[Exercise data — start]
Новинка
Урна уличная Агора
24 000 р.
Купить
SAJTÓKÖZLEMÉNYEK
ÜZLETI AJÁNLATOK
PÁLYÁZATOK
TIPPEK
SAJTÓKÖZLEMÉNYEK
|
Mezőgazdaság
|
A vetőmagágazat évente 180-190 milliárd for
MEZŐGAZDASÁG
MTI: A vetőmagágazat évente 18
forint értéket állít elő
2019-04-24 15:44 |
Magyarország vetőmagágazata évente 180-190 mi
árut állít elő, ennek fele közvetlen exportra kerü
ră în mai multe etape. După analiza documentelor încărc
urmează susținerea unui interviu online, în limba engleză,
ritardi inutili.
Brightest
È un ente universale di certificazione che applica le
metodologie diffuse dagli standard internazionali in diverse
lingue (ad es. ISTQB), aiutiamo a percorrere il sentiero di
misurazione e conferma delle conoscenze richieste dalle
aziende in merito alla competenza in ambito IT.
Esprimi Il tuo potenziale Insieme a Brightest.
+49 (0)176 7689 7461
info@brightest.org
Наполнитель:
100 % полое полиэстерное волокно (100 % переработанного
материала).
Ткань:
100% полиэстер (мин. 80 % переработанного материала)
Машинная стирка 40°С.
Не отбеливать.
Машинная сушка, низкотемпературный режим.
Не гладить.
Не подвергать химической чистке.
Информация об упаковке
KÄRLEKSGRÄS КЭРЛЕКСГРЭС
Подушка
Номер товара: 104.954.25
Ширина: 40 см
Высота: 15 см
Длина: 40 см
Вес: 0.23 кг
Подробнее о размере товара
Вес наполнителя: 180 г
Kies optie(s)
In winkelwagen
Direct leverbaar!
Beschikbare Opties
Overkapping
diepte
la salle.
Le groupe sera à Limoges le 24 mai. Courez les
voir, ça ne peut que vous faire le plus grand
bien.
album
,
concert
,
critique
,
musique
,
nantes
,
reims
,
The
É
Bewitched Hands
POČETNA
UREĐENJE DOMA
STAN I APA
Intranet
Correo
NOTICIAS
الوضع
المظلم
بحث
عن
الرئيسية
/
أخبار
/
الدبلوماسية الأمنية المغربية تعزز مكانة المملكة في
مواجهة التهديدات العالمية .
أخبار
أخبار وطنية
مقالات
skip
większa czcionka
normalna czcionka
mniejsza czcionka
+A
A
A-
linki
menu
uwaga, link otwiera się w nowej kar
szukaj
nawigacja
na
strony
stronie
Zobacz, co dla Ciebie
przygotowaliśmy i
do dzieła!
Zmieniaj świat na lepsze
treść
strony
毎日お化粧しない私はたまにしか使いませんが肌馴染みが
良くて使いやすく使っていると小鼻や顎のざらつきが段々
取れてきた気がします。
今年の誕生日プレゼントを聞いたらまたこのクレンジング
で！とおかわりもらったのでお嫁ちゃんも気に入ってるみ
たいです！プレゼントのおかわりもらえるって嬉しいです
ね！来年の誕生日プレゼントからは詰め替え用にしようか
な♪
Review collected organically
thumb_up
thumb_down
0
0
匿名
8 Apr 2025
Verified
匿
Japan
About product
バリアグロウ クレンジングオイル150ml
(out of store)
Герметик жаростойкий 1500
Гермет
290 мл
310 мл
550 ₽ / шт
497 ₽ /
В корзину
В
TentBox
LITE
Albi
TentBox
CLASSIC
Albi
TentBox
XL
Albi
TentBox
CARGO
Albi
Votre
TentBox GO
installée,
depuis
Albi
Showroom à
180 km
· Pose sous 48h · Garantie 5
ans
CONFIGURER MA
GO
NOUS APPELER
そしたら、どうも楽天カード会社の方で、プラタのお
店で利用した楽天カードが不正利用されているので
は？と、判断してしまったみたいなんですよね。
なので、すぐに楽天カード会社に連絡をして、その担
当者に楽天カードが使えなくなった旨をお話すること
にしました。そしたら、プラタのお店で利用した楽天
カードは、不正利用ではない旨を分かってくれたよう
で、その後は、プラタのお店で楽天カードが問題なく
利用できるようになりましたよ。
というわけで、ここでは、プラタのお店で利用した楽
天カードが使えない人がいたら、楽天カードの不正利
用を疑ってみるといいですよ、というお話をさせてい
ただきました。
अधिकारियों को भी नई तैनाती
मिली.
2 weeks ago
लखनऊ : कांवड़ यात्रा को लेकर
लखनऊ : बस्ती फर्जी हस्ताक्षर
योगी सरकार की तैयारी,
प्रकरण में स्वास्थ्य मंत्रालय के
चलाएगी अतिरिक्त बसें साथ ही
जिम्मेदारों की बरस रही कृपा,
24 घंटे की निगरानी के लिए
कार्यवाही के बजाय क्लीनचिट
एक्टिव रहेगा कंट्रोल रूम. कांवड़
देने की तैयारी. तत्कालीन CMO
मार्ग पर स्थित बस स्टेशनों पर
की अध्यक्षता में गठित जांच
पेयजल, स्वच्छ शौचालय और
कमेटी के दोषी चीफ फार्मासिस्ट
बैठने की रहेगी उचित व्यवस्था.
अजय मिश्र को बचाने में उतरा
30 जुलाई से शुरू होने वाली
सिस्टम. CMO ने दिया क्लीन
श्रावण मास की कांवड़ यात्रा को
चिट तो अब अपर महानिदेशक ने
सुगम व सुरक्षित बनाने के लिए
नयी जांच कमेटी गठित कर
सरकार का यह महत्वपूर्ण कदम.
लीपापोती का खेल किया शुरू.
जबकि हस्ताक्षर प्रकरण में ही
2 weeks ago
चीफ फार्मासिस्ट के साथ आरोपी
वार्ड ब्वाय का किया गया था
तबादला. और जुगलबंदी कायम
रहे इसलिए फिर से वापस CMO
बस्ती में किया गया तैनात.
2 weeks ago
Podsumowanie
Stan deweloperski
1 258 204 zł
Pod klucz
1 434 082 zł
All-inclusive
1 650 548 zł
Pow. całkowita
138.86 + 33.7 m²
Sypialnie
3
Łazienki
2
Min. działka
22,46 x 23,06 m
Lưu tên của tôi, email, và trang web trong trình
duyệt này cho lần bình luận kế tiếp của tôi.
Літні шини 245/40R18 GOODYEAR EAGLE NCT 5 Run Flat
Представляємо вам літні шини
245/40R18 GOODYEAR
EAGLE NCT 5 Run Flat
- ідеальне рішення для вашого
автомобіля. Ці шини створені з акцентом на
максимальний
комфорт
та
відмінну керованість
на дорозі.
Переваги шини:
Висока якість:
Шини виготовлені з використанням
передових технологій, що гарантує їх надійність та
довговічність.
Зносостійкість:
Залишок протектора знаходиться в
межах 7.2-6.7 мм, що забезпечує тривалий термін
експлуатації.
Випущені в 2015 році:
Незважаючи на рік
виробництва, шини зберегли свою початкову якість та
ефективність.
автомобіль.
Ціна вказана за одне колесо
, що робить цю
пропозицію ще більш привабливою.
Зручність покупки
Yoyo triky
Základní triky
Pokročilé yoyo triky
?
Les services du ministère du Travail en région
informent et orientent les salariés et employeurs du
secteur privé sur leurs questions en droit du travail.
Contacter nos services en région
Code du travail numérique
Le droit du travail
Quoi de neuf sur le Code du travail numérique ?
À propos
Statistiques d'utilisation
[Exercise data — finish]
Please copy the material exactly, line for line.

Reply >>
Новинка
Урна уличная Агора
24 000 р.
Купить
SAJTÓKÖZLEMÉNYEK
ÜZLETI AJÁNLATOK
PÁLYÁZATOK
TIPPEK
SAJTÓKÖZLEMÉNYEK
|
Mezőgazdaság
|
A vetőmagágazat évente 180-190 milliárd for
MEZŐGAZDASÁG
MTI: A vetőmagágazat évente 18
forint értéket állít elő
2019-04-24 15:44 |
Magyarország vetőmagágazata évente 180-190 mi
árut állít elő, ennek fele közvetlen exportra kerü
ră în mai multe etape. După analiza documentelor încărc
urmează susținerea unui interviu online, în limba engleză,
ritardi inutili.
Brightest
È un ente universale di certificazione che applica le
metodologie diffuse dagli standard internazionali in diverse
lingue (ad es. ISTQB), aiutiamo a percorrere il sentiero di
misurazione e conferma delle conoscenze richieste dalle
aziende in merito alla competenza in ambito IT.
Esprimi Il tuo potenziale Insieme a Brightest.
+49 (0)176 7689 7461
info@brightest.org
Наполнитель:
100 % полое полиэстерное волокно (100 % переработанного
материала).
Ткань:
100% полиэстер (мин. 80 % переработанного материала)
Машинная стирка 40°С.
Не отбеливать.
Машинная сушка, низкотемпературный режим.
Не гладить.
Не подвергать химической чистке.
Информация об упаковке
KÄRLEKSGRÄS КЭРЛЕКСГРЭС
Подушка
Номер товара: 104.954.25
Ширина: 40 см
Высота: 15 см
Длина: 40 см
Вес: 0.23 кг
Подробнее о размере товара
Вес наполнителя: 180 г
Kies optie(s)
In winkelwagen
Direct leverbaar!
Beschikbare Opties
Overkapping
diepte
la salle.
Le groupe sera à Limoges le 24 mai. Courez les
voir, ça ne peut que vous faire le plus grand
bien.
album
,
concert
,
critique
,
musique
,
nantes
,
reims
,
The
É
Bewitched Hands
POČETNA
UREĐENJE DOMA
STAN I APA
Intranet
Correo
NOTICIAS
الوضع
المظلم
بحث
عن
الرئيسية
/
أخبار
/
الدبلوماسية الأمنية المغربية تعزز مكانة المملكة في
مواجهة التهديدات العالمية .
أخبار
أخبار وطنية
مقالات
skip
większa czcionka
normalna czcionka
mniejsza czcionka
+A
A
A-
linki
menu
uwaga, link otwiera się w nowej kar
szukaj
nawigacja
na
strony
stronie
Zobacz, co dla Ciebie
przygotowaliśmy i
do dzieła!
Zmieniaj świat na lepsze
treść
strony
毎日お化粧しない私はたまにしか使いませんが肌馴染みが
良くて使いやすく使っていると小鼻や顎のざらつきが段々
取れてきた気がします。
今年の誕生日プレゼントを聞いたらまたこのクレンジング
で！とおかわりもらったのでお嫁ちゃんも気に入ってるみ
たいです！プレゼントのおかわりもらえるって嬉しいです
ね！来年の誕生日プレゼントからは詰め替え用にしようか
な♪
Review collected organically
thumb_up
thumb_down
0
0
匿名
8 Apr 2025
Verified
匿
Japan
About product
バリアグロウ クレンジングオイル150ml
(out of store)
Герметик жаростойкий 1500
Гермет
290 мл
310 мл
550 ₽ / шт
497 ₽ /
В корзину
В
TentBox
LITE
Albi
TentBox
CLASSIC
Albi
TentBox
XL
Albi
TentBox
CARGO
Albi
Votre
TentBox GO
installée,
depuis
Albi
Showroom à
180 km
· Pose sous 48h · Garantie 5
ans
CONFIGURER MA
GO
NOUS APPELER
そしたら、どうも楽天カード会社の方で、プラタのお
店で利用した楽天カードが不正利用されているので
は？と、判断してしまったみたいなんですよね。
なので、すぐに楽天カード会社に連絡をして、その担
当者に楽天カードが使えなくなった旨をお話すること
にしました。そしたら、プラタのお店で利用した楽天
カードは、不正利用ではない旨を分かってくれたよう
で、その後は、プラタのお店で楽天カードが問題なく
利用できるようになりましたよ。
というわけで、ここでは、プラタのお店で利用した楽
天カードが使えない人がいたら、楽天カードの不正利
用を疑ってみるといいですよ、というお話をさせてい
ただきました。
अधिकारियों को भी नई तैनाती
मिली.
2 weeks ago
लखनऊ : कांवड़ यात्रा को लेकर
लखनऊ : बस्ती फर्जी हस्ताक्षर
योगी सरकार की तैयारी,
प्रकरण में स्वास्थ्य मंत्रालय के
चलाएगी अतिरिक्त बसें साथ ही
जिम्मेदारों की बरस रही कृपा,
24 घंटे की निगरानी के लिए
कार्यवाही के बजाय क्लीनचिट
एक्टिव रहेगा कंट्रोल रूम. कांवड़
देने की तैयारी. तत्कालीन CMO
मार्ग पर स्थित बस स्टेशनों पर
की अध्यक्षता में गठित जांच
पेयजल, स्वच्छ शौचालय और
कमेटी के दोषी चीफ फार्मासिस्ट
बैठने की रहेगी उचित व्यवस्था.
अजय मिश्र को बचाने में उतरा
30 जुलाई से शुरू होने वाली
सिस्टम. CMO ने दिया क्लीन
श्रावण मास की कांवड़ यात्रा को
चिट तो अब अपर महानिदेशक ने
सुगम व सुरक्षित बनाने के लिए
नयी जांच कमेटी गठित कर
सरकार का यह महत्वपूर्ण कदम.
लीपापोती का खेल किया शुरू.
जबकि हस्ताक्षर प्रकरण में ही
2 weeks ago
चीफ फार्मासिस्ट के साथ आरोपी
वार्ड ब्वाय का किया गया था
तबादला. और जुगलबंदी कायम
रहे इसलिए फिर से वापस CMO
बस्ती में किया गया तैनात.
2 weeks ago
Podsumowanie
Stan deweloperski
1 258 204 zł
Pod klucz
1 434 082 zł
All-inclusive
1 650 548 zł
Pow. całkowita
138.86 + 33.7 m²
Sypialnie
3
Łazienki
2
Min. działka
22,46 x 23,06 m
Lưu tên của tôi, email, và trang web trong trình
duyệt này cho lần bình luận kế tiếp của tôi.
Літні шини 245/40R18 GOODYEAR EAGLE NCT 5 Run Flat
Представляємо вам літні шини
245/40R18 GOODYEAR
EAGLE NCT 5 Run Flat
- ідеальне рішення для вашого
автомобіля. Ці шини створені з акцентом на
максимальний
комфорт
та
відмінну керованість
на дорозі.
Переваги шини:
Висока якість:
Шини виготовлені з використанням
передових технологій, що гарантує їх надійність та
довговічність.
Зносостійкість:
Залишок протектора знаходиться в
межах 7.2-6.7 мм, що забезпечує тривалий термін
експлуатації.
Випущені в 2015 році:
Незважаючи на рік
виробництва, шини зберегли свою початкову якість та
ефективність.
автомобіль.
Ціна вказана за одне колесо
, що робить цю
пропозицію ще більш привабливою.
Зручність покупки
Yoyo triky
Základní triky
Pokročilé yoyo triky
?
Les services du ministère du Travail en région
informent et orientent les salariés et employeurs du
secteur privé sur leurs questions en droit du travail.
Contacter nos services en région
Code du travail numérique
Le droit du travail
Quoi de neuf sur le Code du travail numérique ?
À propos
Statistiques d'utilisation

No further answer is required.